The building was fumigated over the weekend of November 13–14. The cleanup was scheduled to begin on November 15; however, it was postponed until the following day to collect federally required indoor air samples for analysis and to ensure worker safety. This precaution was taken due to the sheer volume of chemicals used during fumigation.

The diseases that festered in the store included E. coli, which city spokesperson Pat Svacina said was "abundant, active, and growing" when workers first entered the building on November 3. That day, an environmental management specialist also detected "dangerous gases and low levels of oxygen inside the store".

As an additional safety measure, the workers had to be in hazmat suits complete with air filtration systems and be decontaminated every time they left the building.

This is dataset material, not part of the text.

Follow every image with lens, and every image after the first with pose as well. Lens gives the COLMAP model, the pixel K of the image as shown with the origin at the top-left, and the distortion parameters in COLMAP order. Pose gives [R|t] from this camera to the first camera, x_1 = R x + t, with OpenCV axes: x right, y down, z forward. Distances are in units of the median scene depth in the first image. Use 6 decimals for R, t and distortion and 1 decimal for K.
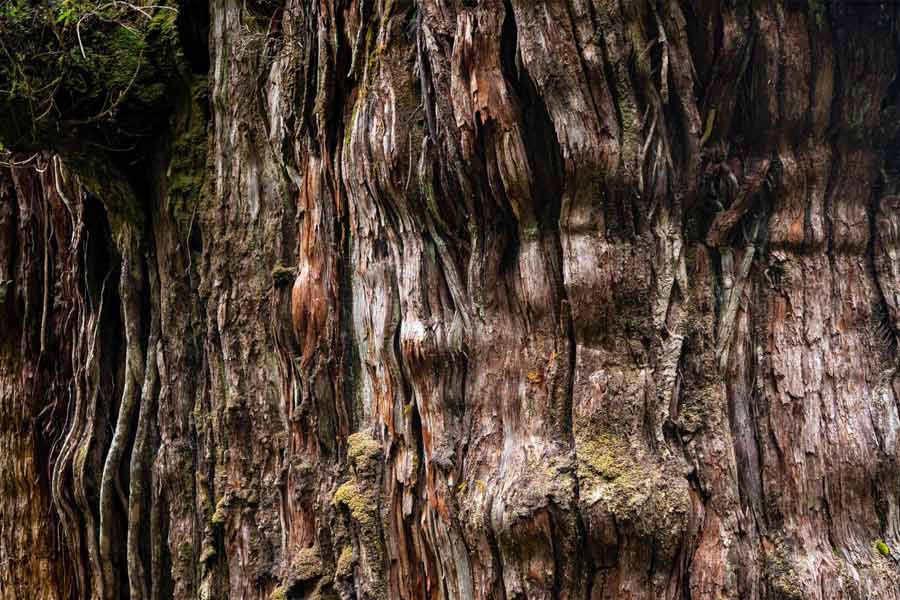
lens RADIAL K [[1172.3, 0, 450.0], [0, 1172.3, 300.0], [0, 0, 1]] dist [0.005989, 0.013474]
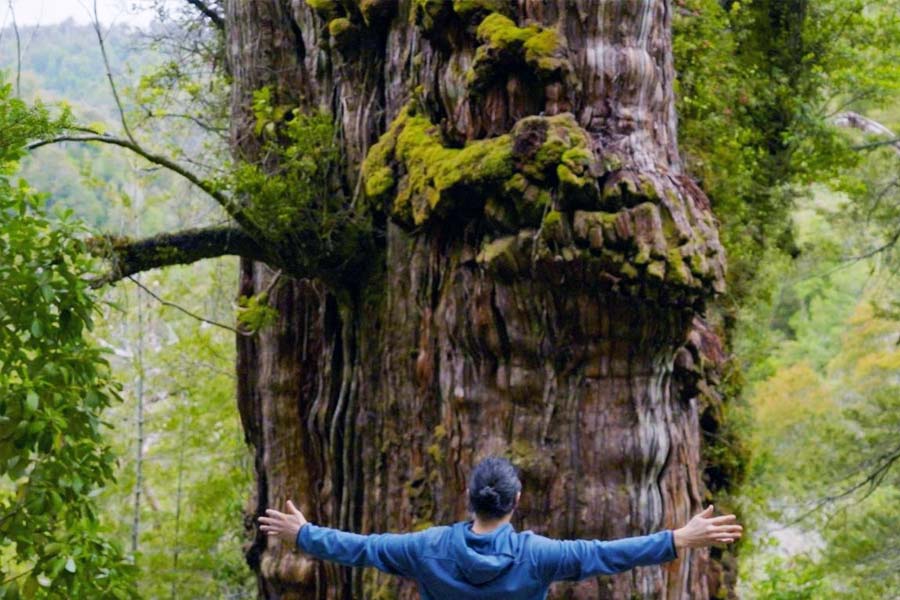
lens RADIAL K [[1172.3, 0, 450.0], [0, 1172.3, 300.0], [0, 0, 1]] dist [0.005989, 0.013474]
pose [[0.988428, 0.049840, -0.143266, 0.280976], [-0.034357, 0.993493, 0.108585, -0.414585], [0.147746, -0.102407, 0.983709, -1.392952]]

Workers used loaders and shovels to collect rotten food and any resulting liquid material from the store, which they then transferred to large, sealed trash containers. Workers were relieved to find that most of the perishable items had been packaged in plastic or other packaging, making cleanup easier than expected. No cuts of meat were left hanging as initially feared.

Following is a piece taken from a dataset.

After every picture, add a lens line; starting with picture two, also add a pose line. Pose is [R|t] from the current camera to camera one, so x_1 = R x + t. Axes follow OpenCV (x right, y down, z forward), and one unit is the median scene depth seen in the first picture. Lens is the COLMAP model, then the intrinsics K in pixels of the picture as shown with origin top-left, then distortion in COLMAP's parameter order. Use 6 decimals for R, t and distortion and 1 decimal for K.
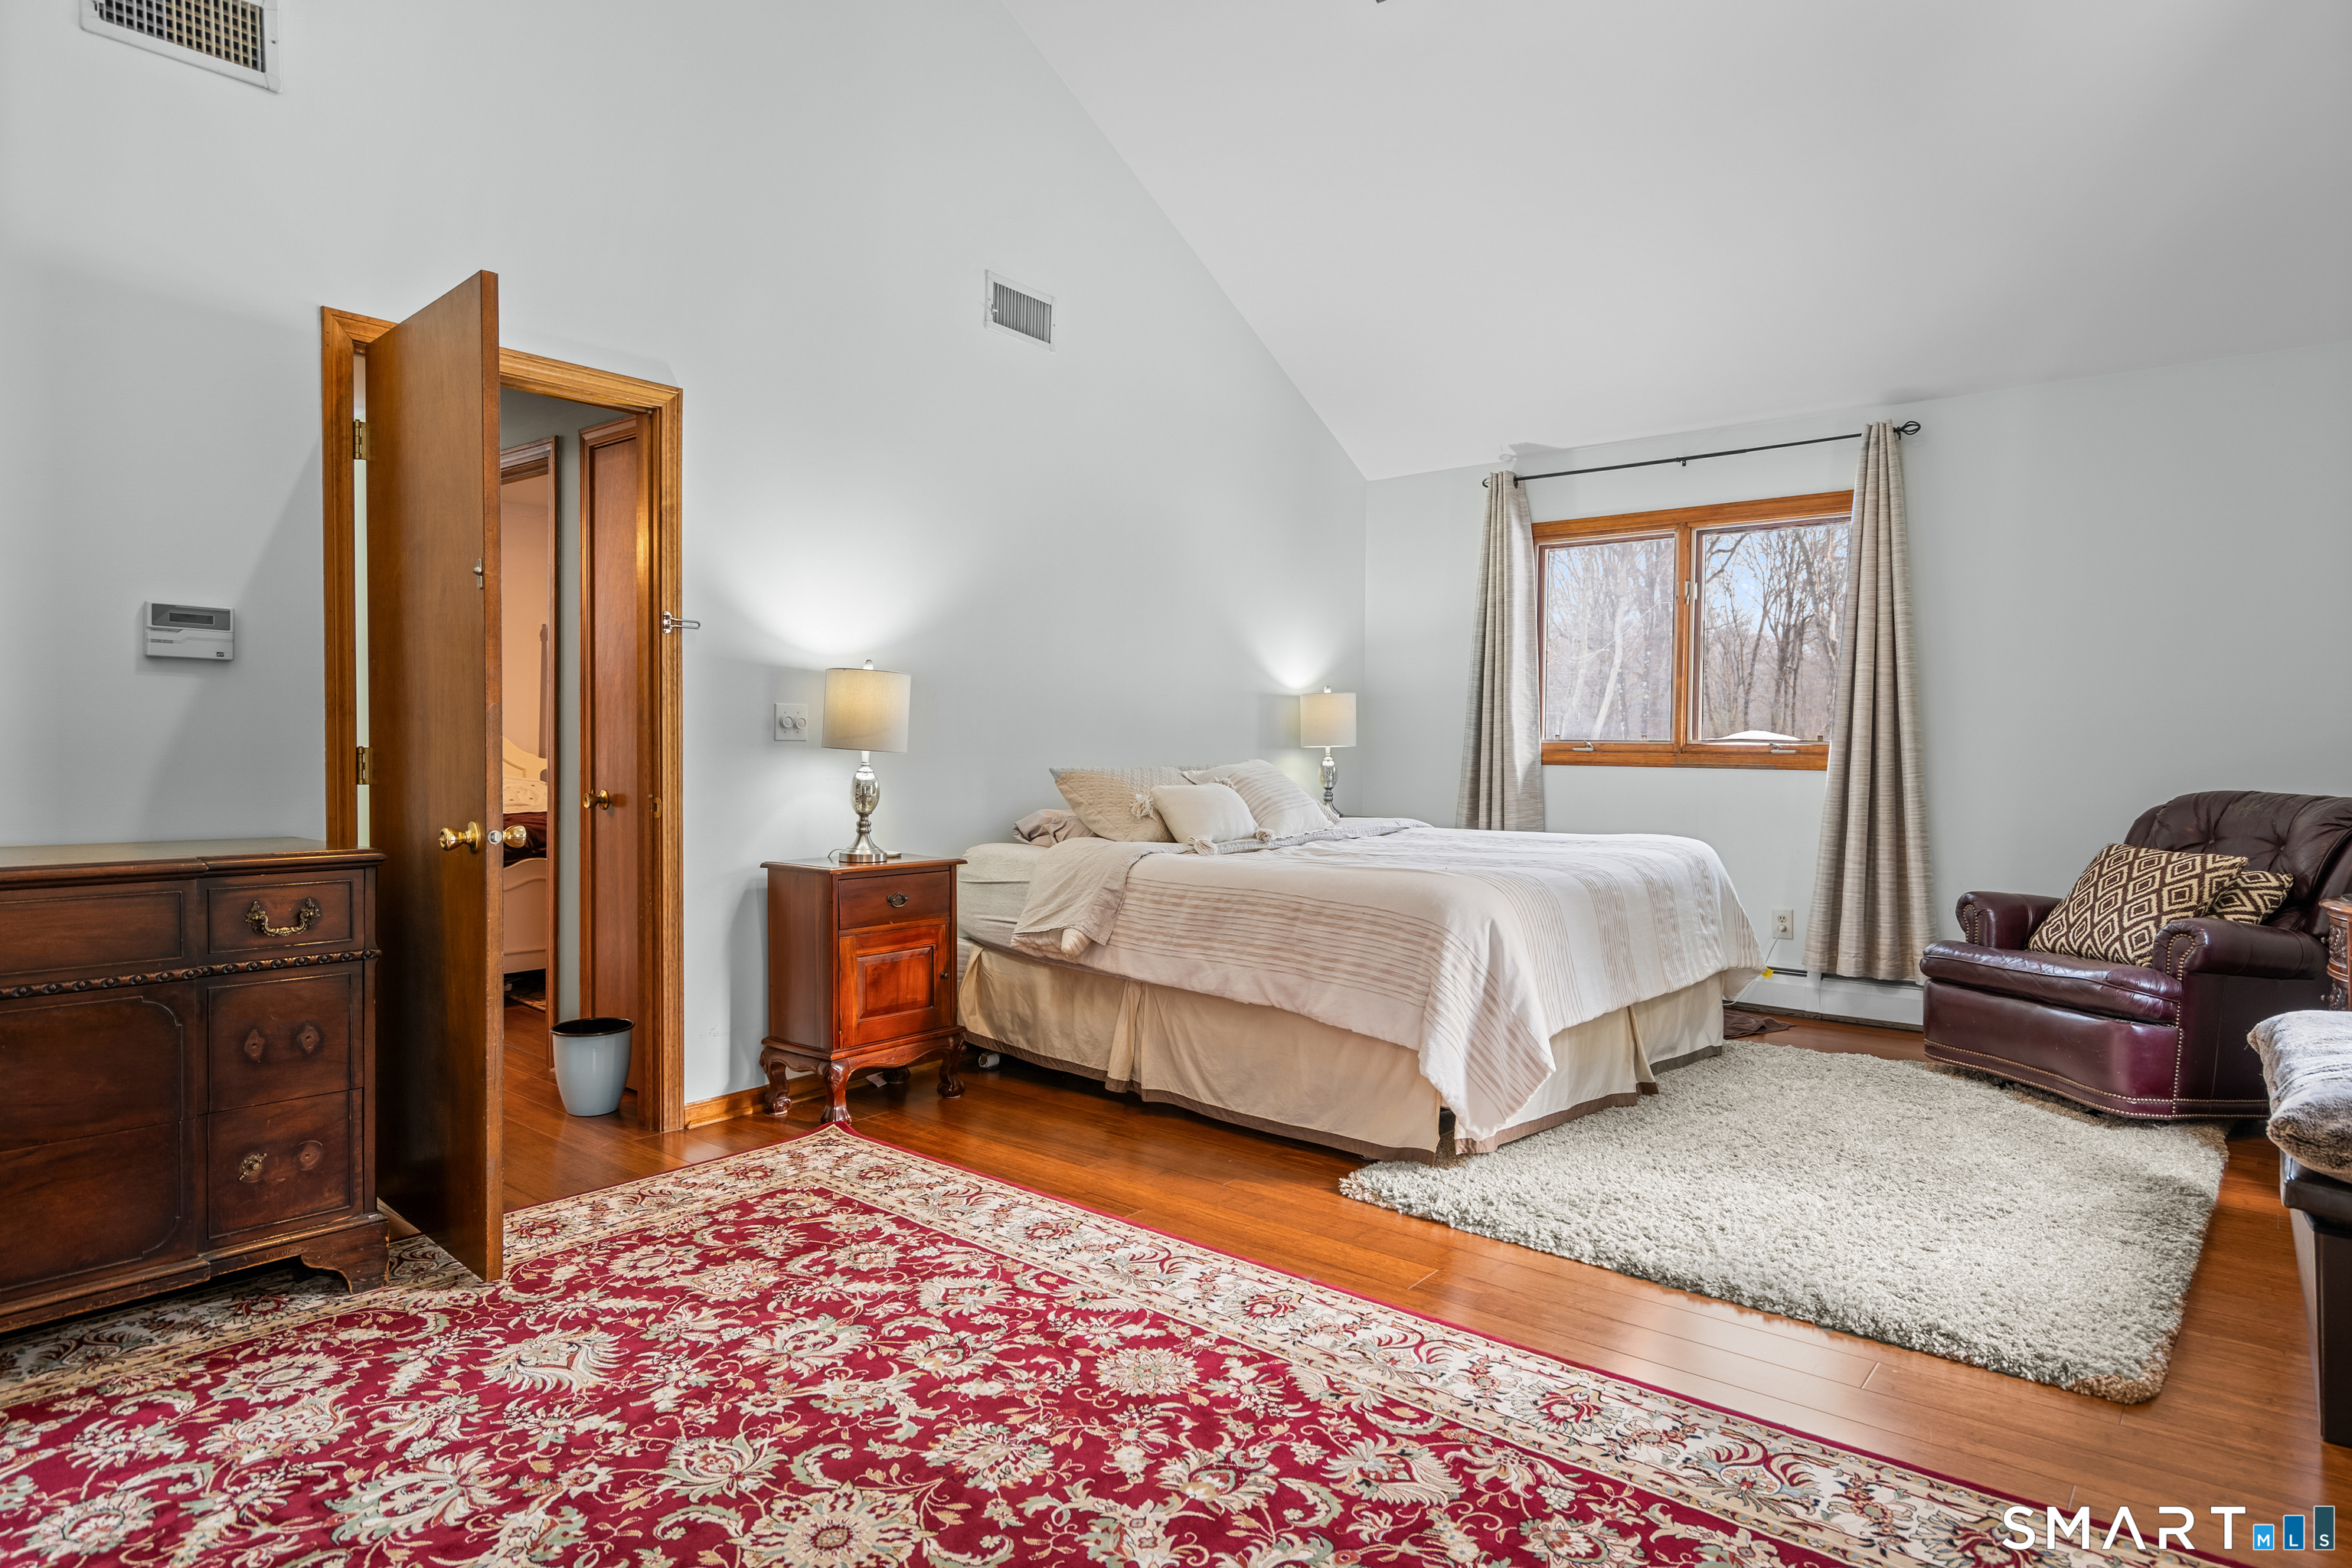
lens RADIAL K [[1341.9, 0, 1248.1], [0, 1341.9, 772.7], [0, 0, 1]] dist [0.006555, 0.000770]
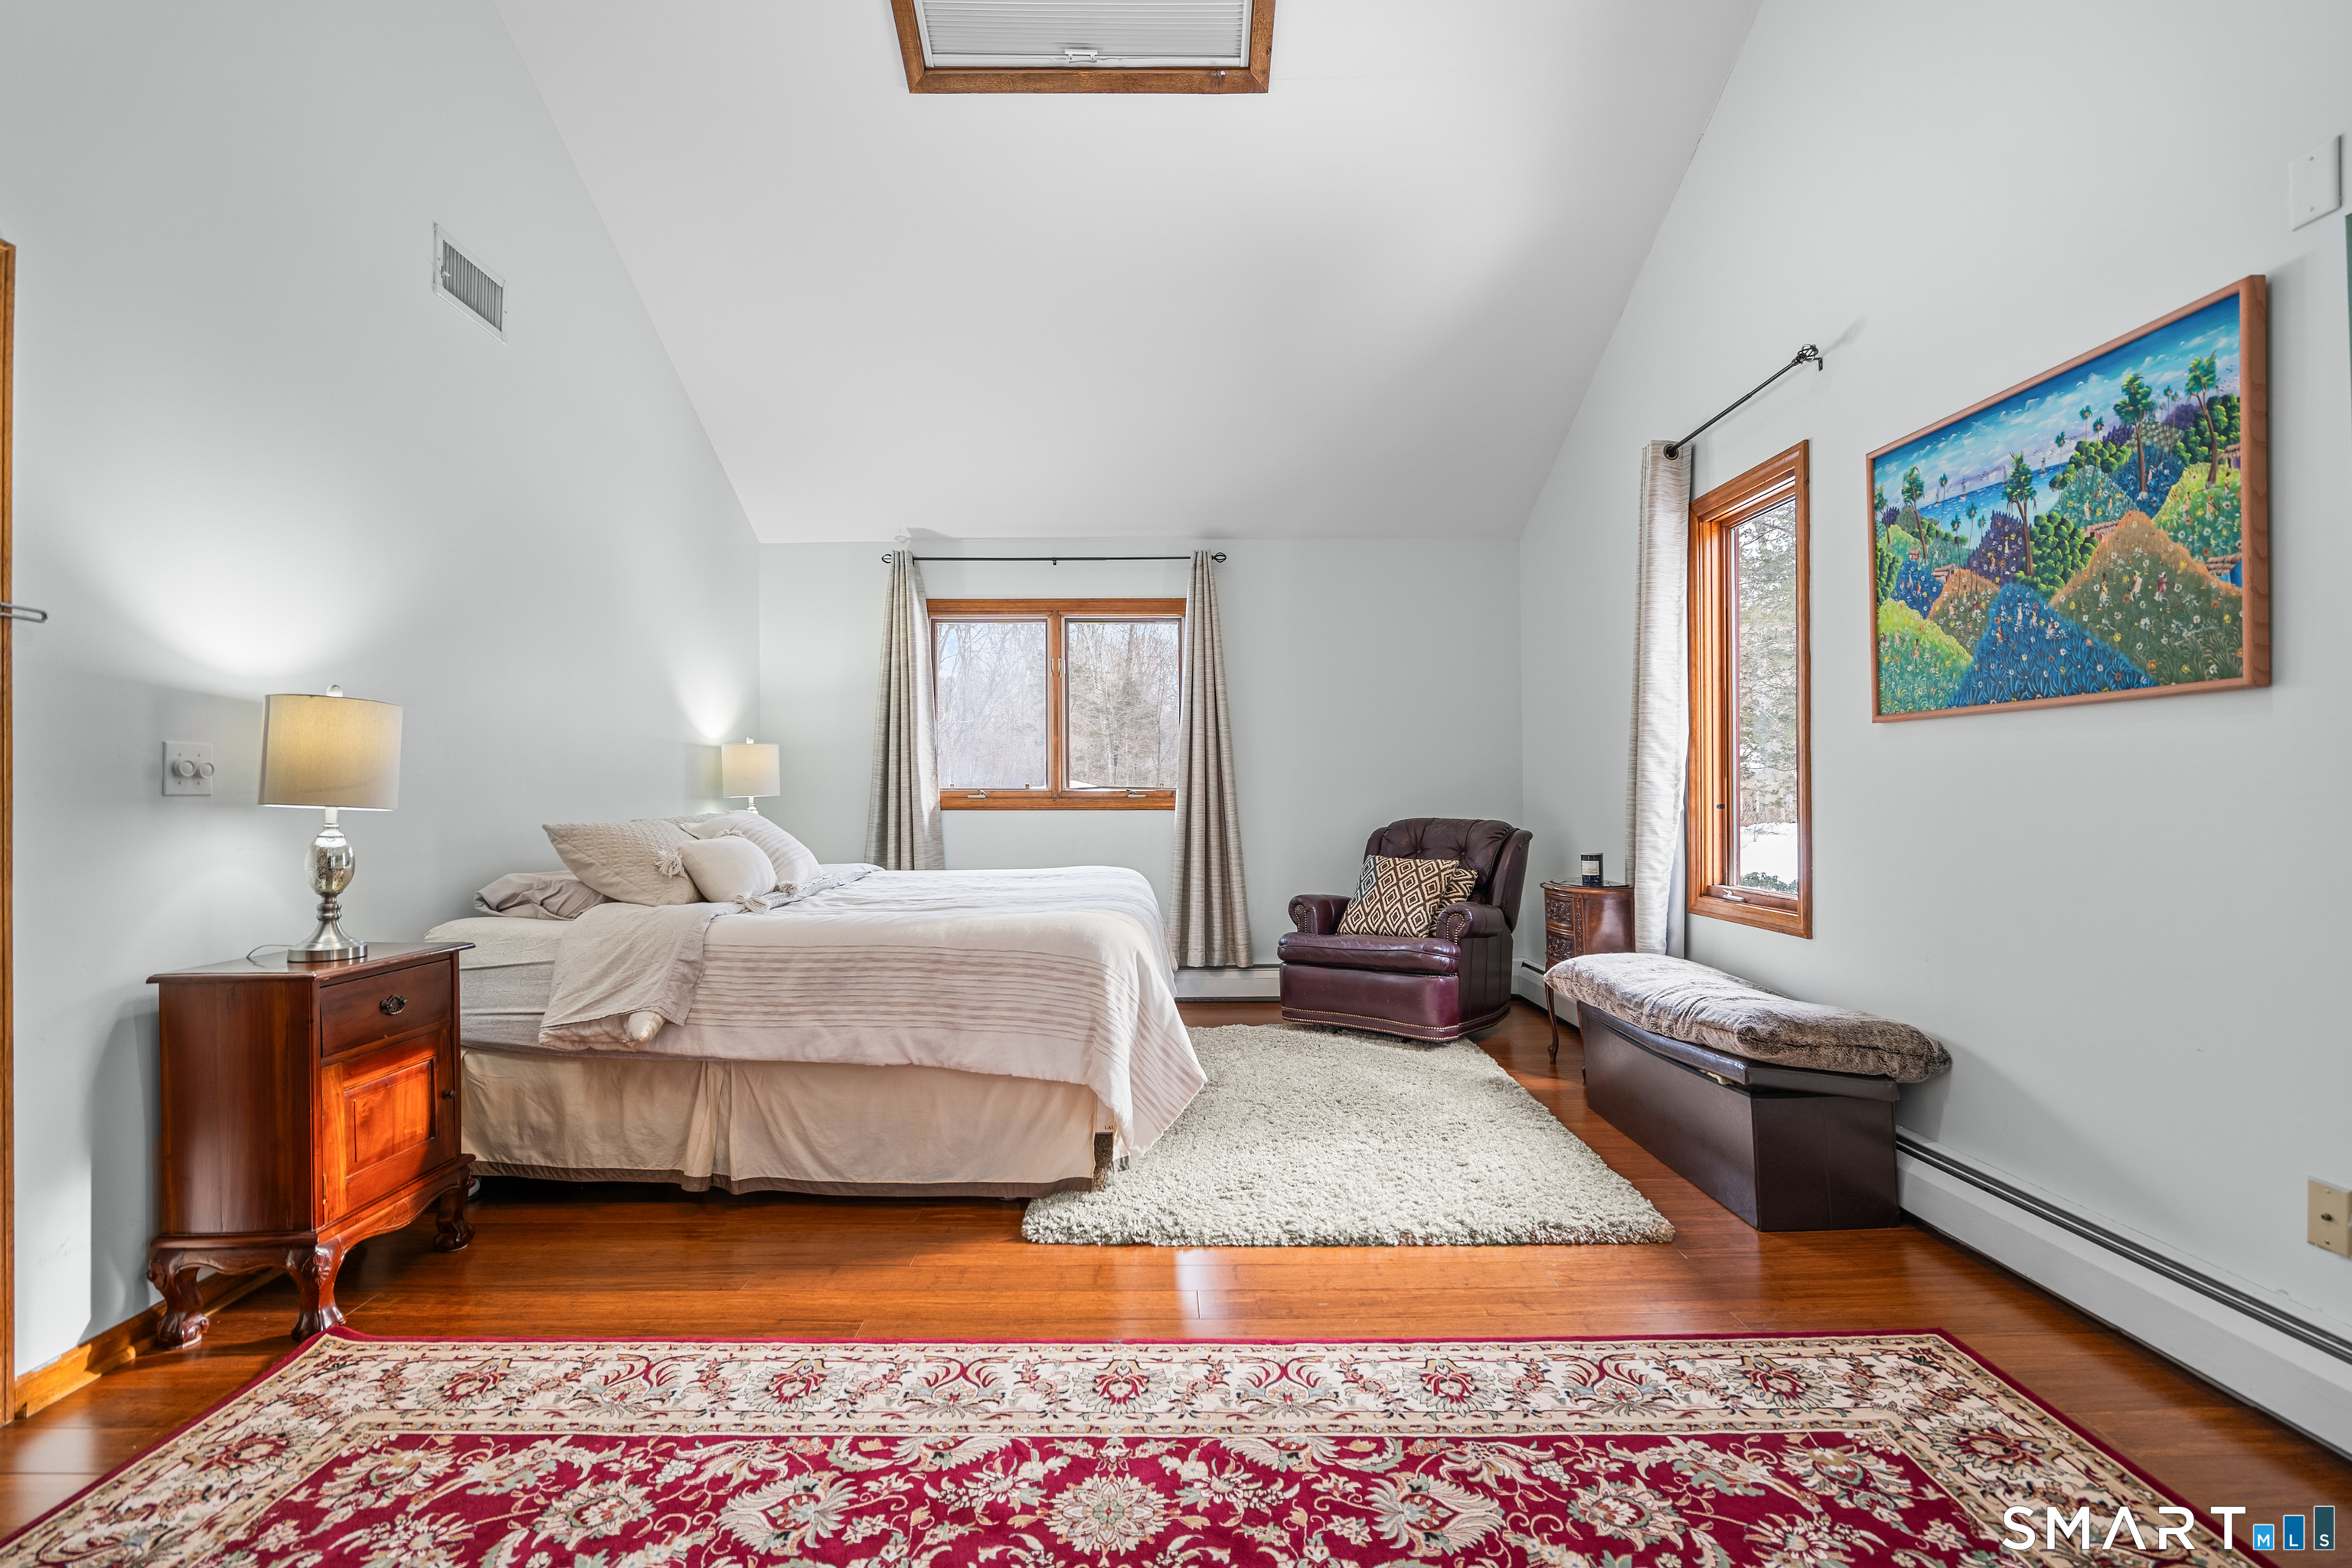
lens RADIAL K [[1061.1, 0, 1170.1], [0, 1061.1, 781.3], [0, 0, 1]] dist [-0.003102, 0.000914]
pose [[0.782805, -0.002711, 0.622261, -0.303742], [0.022090, 0.999481, -0.023434, -0.007500], [-0.621875, 0.032090, 0.782459, 0.272620]]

By November 23, all food products were removed from the building, and the end of the cleanup operation was scheduled for November 26. Despite this, the sanitation of the building was not completed until November 30.

The initial cost of the cleanup was estimated at $10,000, but it was quickly surpassed. Svacina told the Star-Telegram on November 23 that "Last week, they were saying costs were accruing at between $5,000 and $8,000 a day. It will be a substantial amount of money, well over $10,000." It is unknown who footed the cleanup bill, as the final source referencing the cost said, "The city maintains that someone will pay for the cleanup, which is estimated to be in the tens of thousands of dollars, or the city will place a lien on the property."

== Aftermath ==
Ten vendors removed salvageable items, such as soda machines and cash registers, from the store around November 23. However, due to the conditions inside the store, none of the food could be recovered, even including the canned goods. Svacina said of this: "Those canned goods were covered in bacteria and stuff. Even if we went in there, got through the cleaning process, there is no way they could sanitize them and guarantee someone couldn't get sick."

On the afternoon of December 9, a meeting was held between city staff members and residents regarding the Mexia Supermarket. Although the building's disinfection was completed on November 30, officials said during the week of December 9 that "foul odors persist."

After a short period of vacancy, the property was bought by a supermarket chain spanning Oklahoma and Texas named Terry's Mart in 2005. After a few years of ownership, Terry's Mart (then changed to 'Terry's El Mariachi Market') left the property, resulting in vacancy aside from the XL Parts auto parts store controlling part of the asset. The supermarket was sold to "Cross Family Trust", a trust. In 2016, part of the property was bought by a Family Dollar market. Between 2017 and 2018 the store became a Dollar General and an auto parts store called "XL Parts". The Dollar General closed in late 2025.

On January 26, 2010, the store was featured in an episode of Life After People, a television series in which experts speculate about what would happen if humans suddenly disappeared. The episode, titled "The Last Supper", was based on what would happen to humanity's food supply. The footage from inside the store featured in the episode had been previously presumed lost and was part of a much larger quantity of footage filmed inside the store during the clean-up. Further footage was discovered in July 2025, sourced from B-roll and newsreels from KXAS-TV.